A apresentação de A Castro na noite do dia seguinte ,30 de agosto, constituiu um notável e muito cuidadoso espetáculo em termos de efeitos de luz, guarda roupa, adereços e brocados, cabeleireiro, onde além dos atores da tragédia (Amélia Rey Colaço, Lucília Simões, Raul de Carvalho, João Villaret, Robles Monteiro, Igrejas Caeiro, Vital dos Santos, José Cardoso e Augusto Figueiredo), atuaram o Choro das Moças de Coimbra e Orquestra, sob a regência do conceituado René Bohet.

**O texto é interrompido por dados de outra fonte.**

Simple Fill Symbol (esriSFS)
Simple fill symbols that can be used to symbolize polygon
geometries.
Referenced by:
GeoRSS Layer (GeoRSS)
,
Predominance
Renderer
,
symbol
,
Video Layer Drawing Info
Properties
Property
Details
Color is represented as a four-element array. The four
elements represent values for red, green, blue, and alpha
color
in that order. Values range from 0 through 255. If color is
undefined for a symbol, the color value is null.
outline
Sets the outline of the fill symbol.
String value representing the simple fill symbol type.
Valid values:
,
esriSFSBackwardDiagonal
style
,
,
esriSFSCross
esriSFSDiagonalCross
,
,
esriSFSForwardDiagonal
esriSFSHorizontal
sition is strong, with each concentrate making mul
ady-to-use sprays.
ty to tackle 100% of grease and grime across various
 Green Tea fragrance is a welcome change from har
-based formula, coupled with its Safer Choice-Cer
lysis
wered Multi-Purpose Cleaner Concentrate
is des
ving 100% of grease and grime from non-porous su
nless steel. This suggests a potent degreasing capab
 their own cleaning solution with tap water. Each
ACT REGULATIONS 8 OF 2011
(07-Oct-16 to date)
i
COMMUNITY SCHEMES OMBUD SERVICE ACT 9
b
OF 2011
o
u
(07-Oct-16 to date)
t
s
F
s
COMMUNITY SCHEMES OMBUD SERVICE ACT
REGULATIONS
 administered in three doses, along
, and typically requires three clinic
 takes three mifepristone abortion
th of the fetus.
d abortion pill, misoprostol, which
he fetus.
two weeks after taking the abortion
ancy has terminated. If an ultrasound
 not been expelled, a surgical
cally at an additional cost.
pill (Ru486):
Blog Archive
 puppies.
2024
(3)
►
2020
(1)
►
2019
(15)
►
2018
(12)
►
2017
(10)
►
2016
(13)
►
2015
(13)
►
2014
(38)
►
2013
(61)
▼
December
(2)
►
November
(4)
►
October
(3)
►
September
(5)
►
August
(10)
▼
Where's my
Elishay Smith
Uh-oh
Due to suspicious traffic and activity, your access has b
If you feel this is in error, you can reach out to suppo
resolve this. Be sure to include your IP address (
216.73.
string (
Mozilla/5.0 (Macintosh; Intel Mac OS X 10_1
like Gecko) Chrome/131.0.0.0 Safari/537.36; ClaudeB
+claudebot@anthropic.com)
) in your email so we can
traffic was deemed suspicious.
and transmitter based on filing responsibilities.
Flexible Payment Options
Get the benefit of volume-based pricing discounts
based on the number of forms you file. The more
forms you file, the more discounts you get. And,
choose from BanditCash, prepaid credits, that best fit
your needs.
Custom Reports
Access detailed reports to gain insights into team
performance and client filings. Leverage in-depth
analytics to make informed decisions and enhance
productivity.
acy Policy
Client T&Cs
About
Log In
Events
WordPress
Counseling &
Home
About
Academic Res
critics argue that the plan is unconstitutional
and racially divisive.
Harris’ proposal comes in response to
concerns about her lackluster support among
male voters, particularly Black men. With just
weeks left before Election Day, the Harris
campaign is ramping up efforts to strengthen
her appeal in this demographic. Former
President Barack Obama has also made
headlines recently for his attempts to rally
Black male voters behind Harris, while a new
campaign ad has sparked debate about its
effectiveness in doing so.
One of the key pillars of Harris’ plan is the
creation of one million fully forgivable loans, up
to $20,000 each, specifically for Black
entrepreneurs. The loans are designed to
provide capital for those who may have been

Como em 1935, por uma noite de milagre, A Castro, volta a ser representada sobre o fundo evocador, dominador, impressionante de Stª, Maria de Alcobaça, monumento tão ligado à tragédia quinhentista de Ferreira, que já nos parece que sem ele faltaria à obra uma personagem. O mosteiro que guarda os túmulos de Pedro e de Inês, aguarda também um pouco de drama que a morte acabou e começou de novo, dando-a à imaginação dos interpretadores. (…) A luz, que é a cortina que se abre para exibir o espetáculo, cria logo um ambiente roçando a pedraria e os vestuários e chamando o público para o campo da tragédia, valoriza a forma e o relevo do cenário e trá-lo também para a ação. O choro, outra personagem essencial da obra, ora vivendo como comentador, ora como interlocutor, enleado na linha evolutiva, fecha-a num parêntesis camoneano, tão ajustados e próprios se acharam os versos do Príncipe ao comentário coral criado por Ferreira. Complemento do ambiente imaginado, poetização melódica dos versos do autor, como óleo de penetração sensível, a música intervém também acompanhando o lirismo dos ritmos propositadamente irreal, nebulosa, indefinida -quasi sonho, quasi imaginação - um cortejo fúnebre sobre o ponto final da morte de Inês, dará ao público a nota evocadora da interpretação passional das gerações que ainda souberam acrescentar em beleza uma História de Amor.